- _Activity list_:
[a] Decide whether each statement agrees with the insider trading report below: (i) Bhardwaj pleaded guilty to 13 counts; (ii) Patel agreed to pay Bhardwaj one third of his profits from trading in Coherent; (iii) Bhardwaj learned of the Neophotonics discussions in December 2020. For each, answer yes or no and quote the words of the report that settle it.
[b] Carry on the insider trading report below from the point where it stops.

- _Study text_:
^^^^^^^^^^^^^^^^
Amit Bhardwaj, 49, former Chief Information Security Officer at Lumentum Holdings, was sentenced last week by US District Judge Gregory H. Woods for committing insider trading based on material, non-public information (MNPI) that he misappropriated from his employer.

A resident of San Ramon in California, he previously pleaded guilty to 13 counts relating to the insider trading scheme.

“Amit Bhardwaj violated the trust placed in him by his employer by tipping his associates with valuable, non-public information regarding Lumentum’s planned corporate acquisitions,” US Attorney Damian Williams said.

“Today’s sentence should serve as a stark reminder to corporate executives regularly entrusted with confidential business information that if you try to illegally profit from this information, you will pay a stiff price,” Williams added.

According to the allegations in the Indictment and statements made in public court proceedings, around December 2020, Bhardwaj learned that Lumentum was considering acquiring Coherent, Inc.

Based on this information, he purchased Coherent stock and call options, then tipped three associates — his friend Dhirenkumar Patel, another friend, and one of his close family relatives.

As a result, all these individuals traded in Coherent securities.

As per their pact, Patel agreed to pay Bhardwaj 50 per cent of the profits he earned by trading in Coherent based on the MNPI provided by Bhardwaj. When Coherent’s stock price increased substantially following the announcement of the Lumentum acquisition, Bhardwaj, Patel and two others, closed their positions in Coherent securities and collectively profited by nearly $900,000.

In October 2021, Bhardwaj learned that Lumentum was engaged in confidential discussions with Neophotonics Corporation about a potential acquisition. He provided this information to Srinivasa Kakkera, Abbas Saeedi, and Ramesh Chitor, and these individuals all subsequently traded in Neophotonics securities.
^^^^^^^^^^^^^^^^
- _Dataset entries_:

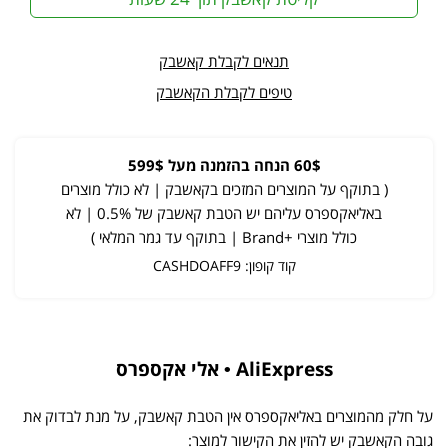
תנאים לקבלת קאשבק
טיפים לקבלת הקאשבק
60$ הנחה בהזמנה מעל 599$
( בתוקף על המוצרים המזכים בקאשבק | לא כולל מוצרים
באליאקספרס עליהם יש הטבת קאשבק של 0.5% | לא
כולל מוצרי +Brand | בתוקף עד גמר המלאי )
קוד קופון: CASHDOAFF9
AliExpress • אלי אקספרס
על חלק מהמוצרים באליאקספרס אין הטבת קאשבק, על מנת לבדוק את
גובה הקאשבק יש להזין את הקישור למוצר:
^^^^^^^^^^^^^^^^
- _Results of the exercise_:
[a]
(i) Yes: "he previously pleaded guilty to 13 counts relating to the insider trading scheme."
(ii) No: "Patel agreed to pay Bhardwaj 50 per cent of the profits he earned by trading in Coherent based on the MNPI provided by Bhardwaj."
(iii) No: "In October 2021, Bhardwaj learned that Lumentum was engaged in confidential discussions with Neophotonics Corporation about a potential acquisition."

[b]
In connection with Chitor’s trading, Bhardwaj and Chitor agreed that they would split the profits equally.

When Neophotonics’s stock price increased substantially following the announcement of the Lumentum acquisition in November 2021, Kakkera, Saeedi, and Chitor closed their positions in Neophotonics securities. They collectively made approximately $4.3 million in realised and unrealised profits.

After they were interviewed by the FBI voluntarily and served with federal grand jury subpoenas on March 2022, Bhardwaj took steps to obstruct the federal investigation of their conduct. On the day of the FBI interviews, he drove to the homes of certain of his co-conspirators to encourage them not to tell the federal authorities the truth about their insider trading scheme.

Bhardwaj and his associates subsequently met in person on multiple occasions and discussed, among other things, potential false stories that would conceal their insider trading scheme. They also created false documents to buttress lies regarding payments that were, in reality, related to the insider trading scheme.

In addition to the prison sentence, Bhardwaj was ordered to forfeit $547,286 and pay a fine of $975,000.